• [What to work on]:
Quote all of the data that follows exactly as written, skipping the images.

Entries provided below:

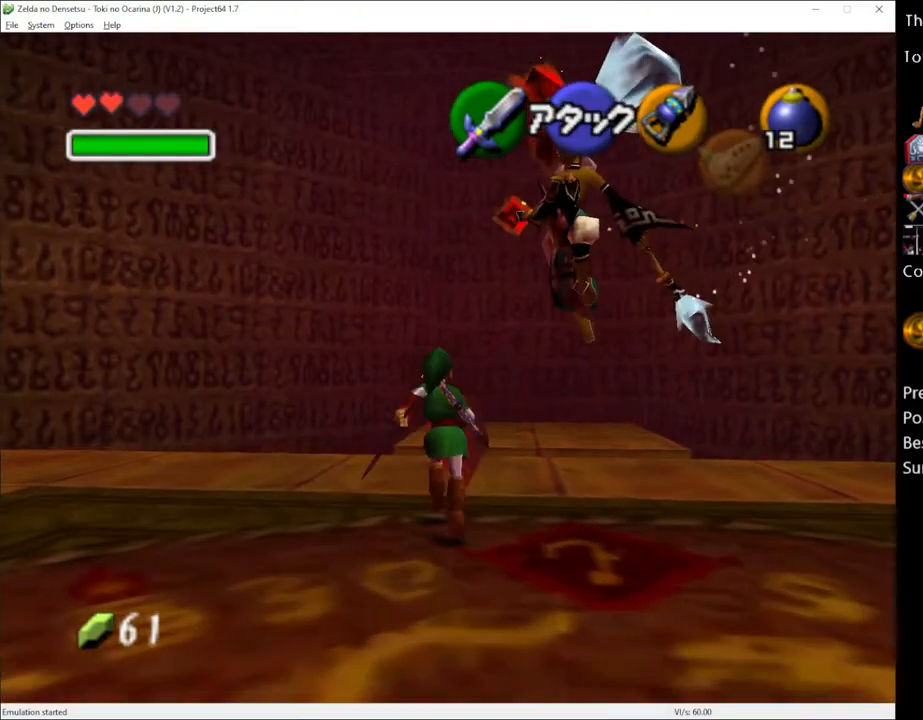
{"buttons": [], "left_stick": "up", "right_stick": "center", "events": [[167, "A", "down"], [267, "A", "up"], [300, "A", "down"], [333, "A", "up"]]}
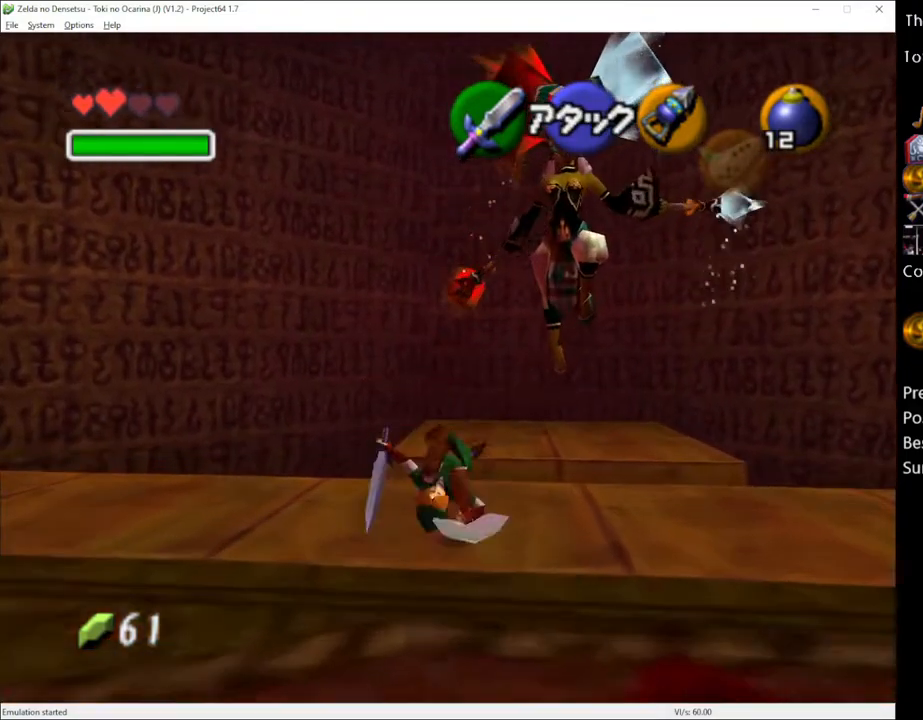
{"buttons": [], "left_stick": "up", "right_stick": "center", "events": []}
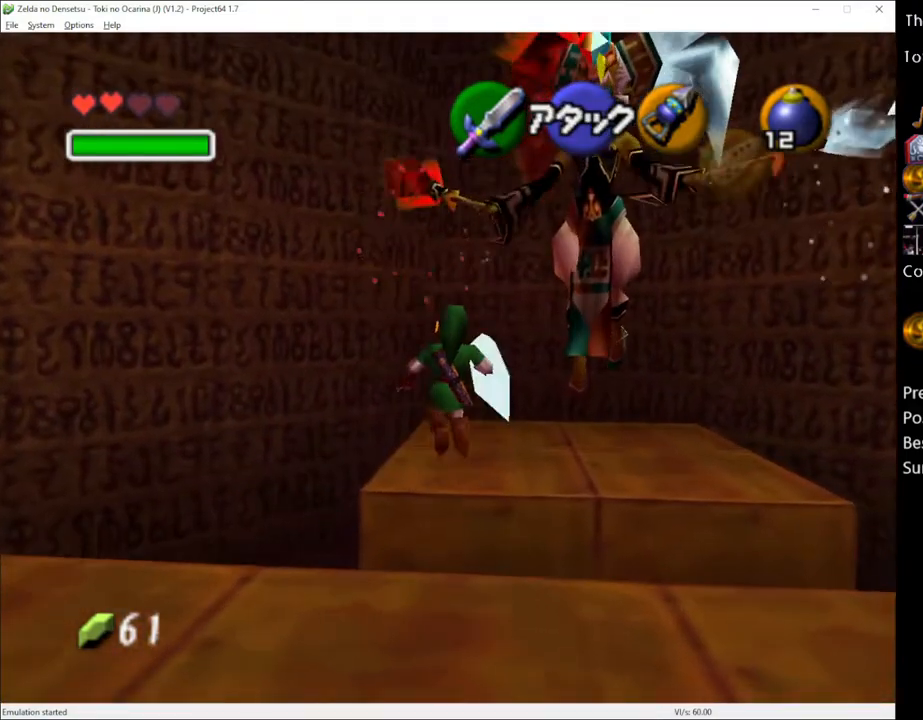
{"buttons": [], "left_stick": "up-left", "right_stick": "center", "events": [[267, "left_stick", "up-left"]]}
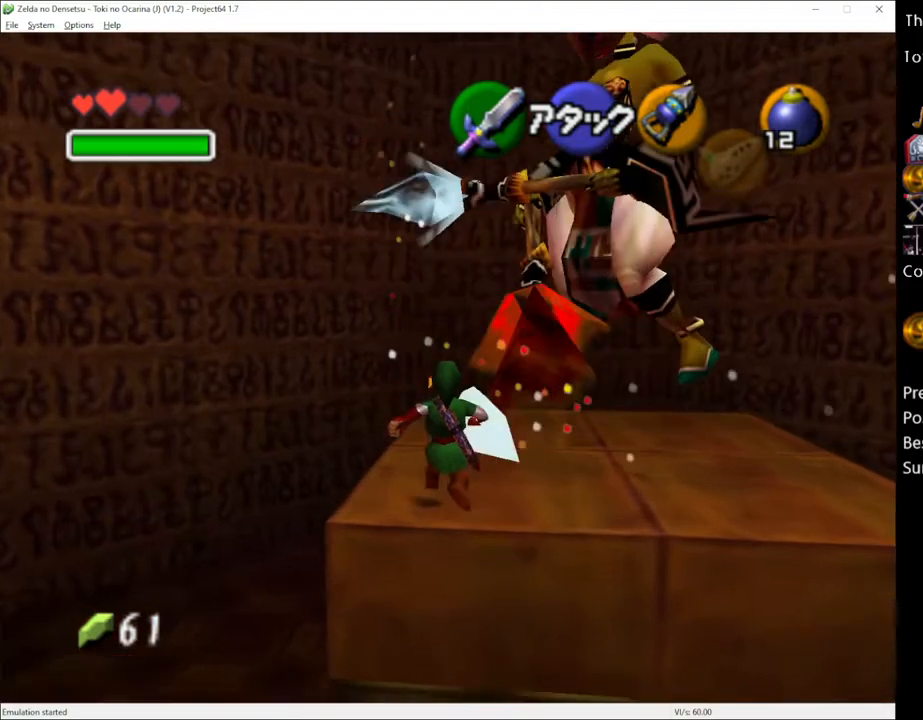
{"buttons": ["L1", "R2"], "left_stick": "center", "right_stick": "center", "events": [[150, "left_stick", "center"], [233, "left_stick", "up-right"], [367, "left_stick", "center"], [400, "L1", "down"], [433, "R2", "down"]]}
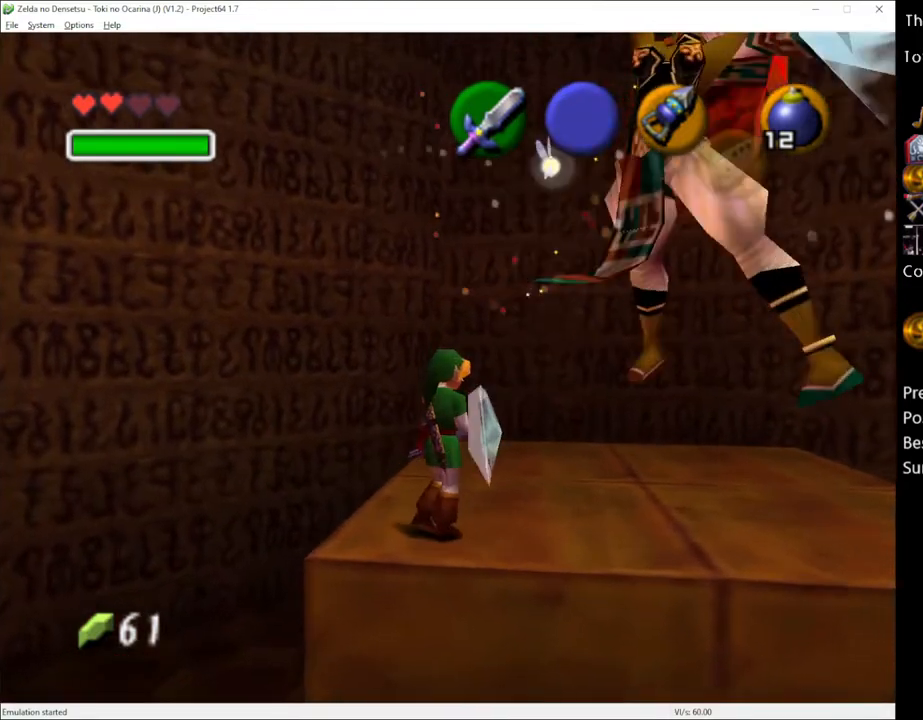
{"buttons": ["L1", "R2"], "left_stick": "center", "right_stick": "center", "events": [[83, "left_stick", "down-left"], [233, "left_stick", "center"]]}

End of Entries provided.

• [Written solution]:
{"buttons": [], "left_stick": "up", "right_stick": "center", "events": [[167, "A", "down"], [267, "A", "up"], [300, "A", "down"], [333, "A", "up"]]}
{"buttons": [], "left_stick": "up", "right_stick": "center", "events": []}
{"buttons": [], "left_stick": "up-left", "right_stick": "center", "events": [[267, "left_stick", "up-left"]]}
{"buttons": ["L1", "R2"], "left_stick": "center", "right_stick": "center", "events": [[150, "left_stick", "center"], [233, "left_stick", "up-right"], [367, "left_stick", "center"], [400, "L1", "down"], [433, "R2", "down"]]}
{"buttons": ["L1", "R2"], "left_stick": "center", "right_stick": "center", "events": [[83, "left_stick", "down-left"], [233, "left_stick", "center"]]}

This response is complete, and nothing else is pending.